During the past year, trainees and affiliates of the National Science Foundation’s (NSF) Integrative Graduate Education and Research Traineeship (IGERT) program in Indoor Environmental Science and Engineering at The University of Texas (UT) have been involved in fundamental research related to aerosol transport in indoor environments. This includes research on particle resuspension from indoor surfaces, advancement of particle dispersion modeling, and studies related to exposure to particles from different sources.
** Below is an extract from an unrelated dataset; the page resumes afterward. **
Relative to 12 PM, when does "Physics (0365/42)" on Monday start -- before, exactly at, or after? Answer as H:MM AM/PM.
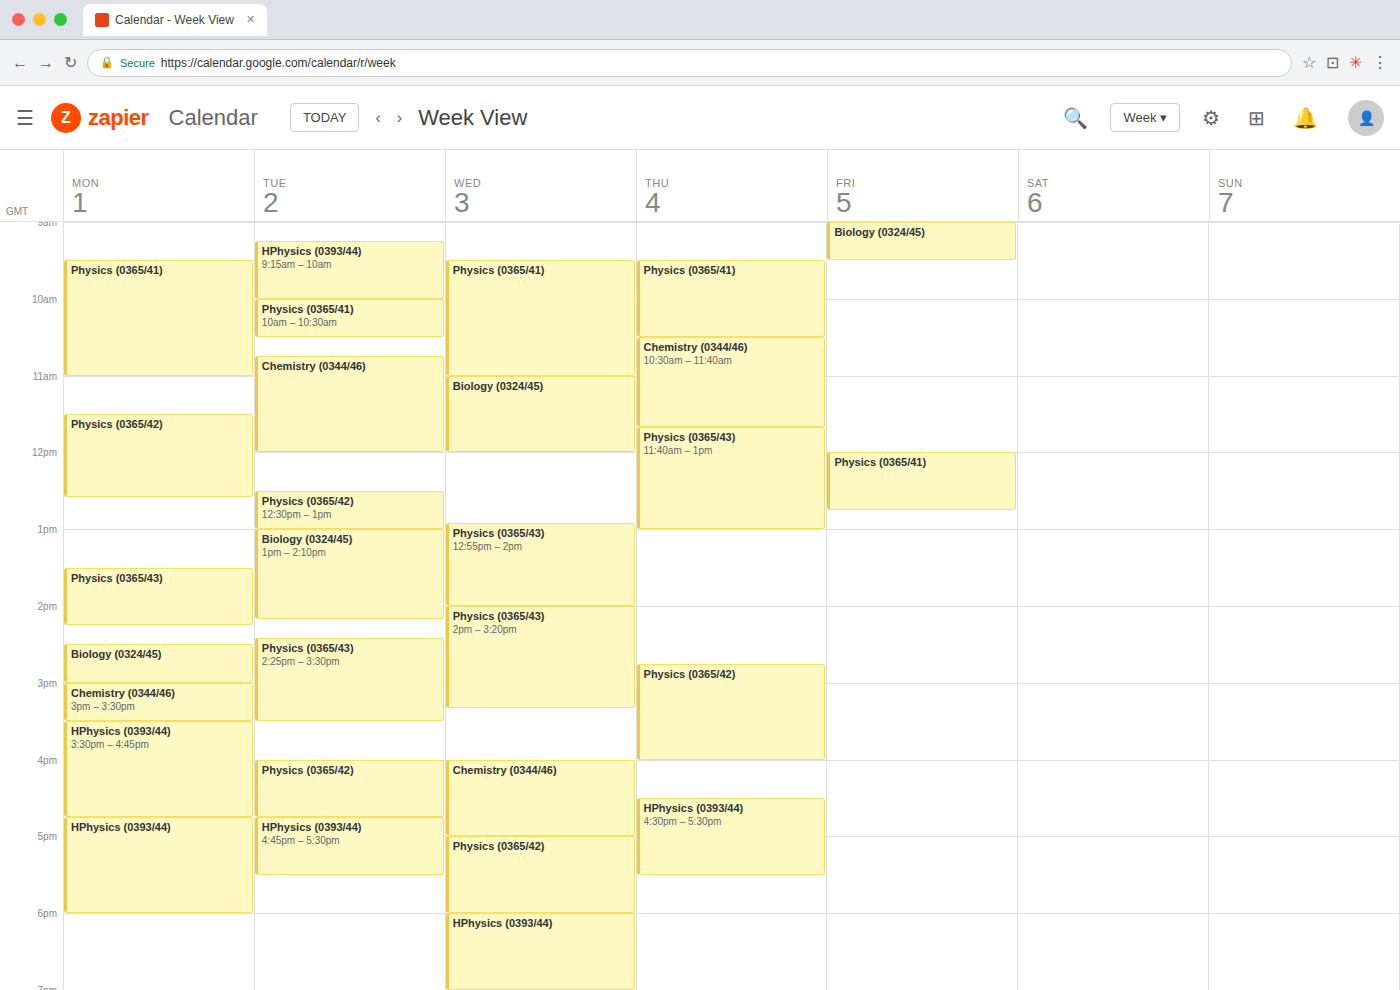
11:30 AM -- before 12 PM, 30 minutes above the 12 PM line.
Particle resuspension is the process by which particles are removed from surfaces, and resuspension indoors can increase exposure to allergens and other contaminants. Some earlier research on resuspension was conducted by IGERT affiliate alumnus Catherine Mukai who investigated the impact of air velocity and flow turbulence on particle resuspension. She developed methods for determining the number of resuspended particles for a given set of experimental conditions. Her results show that, beside velocity, turbulence has a very large impact on resuspension rates. This work was continued by IGERT trainee Brandon Boor, who developed a novel technique to investigate particle resuspension of monolayer and multilayer particle deposits. Using fluorescence stereomicroscopy to count particles before and after exposure to the flow in a wind tunnel, he found that resuspension occurs at significantly lower velocities for multilayer deposits compared to monolayer deposits. These findings explained the order of magnitude difference in resuspension rates measured in experiments conducted in wind tunnels and in the field. Both Catherine’s and Brandon’s results are important findings that fill gaps needed for accurate modeling of particle resuspension.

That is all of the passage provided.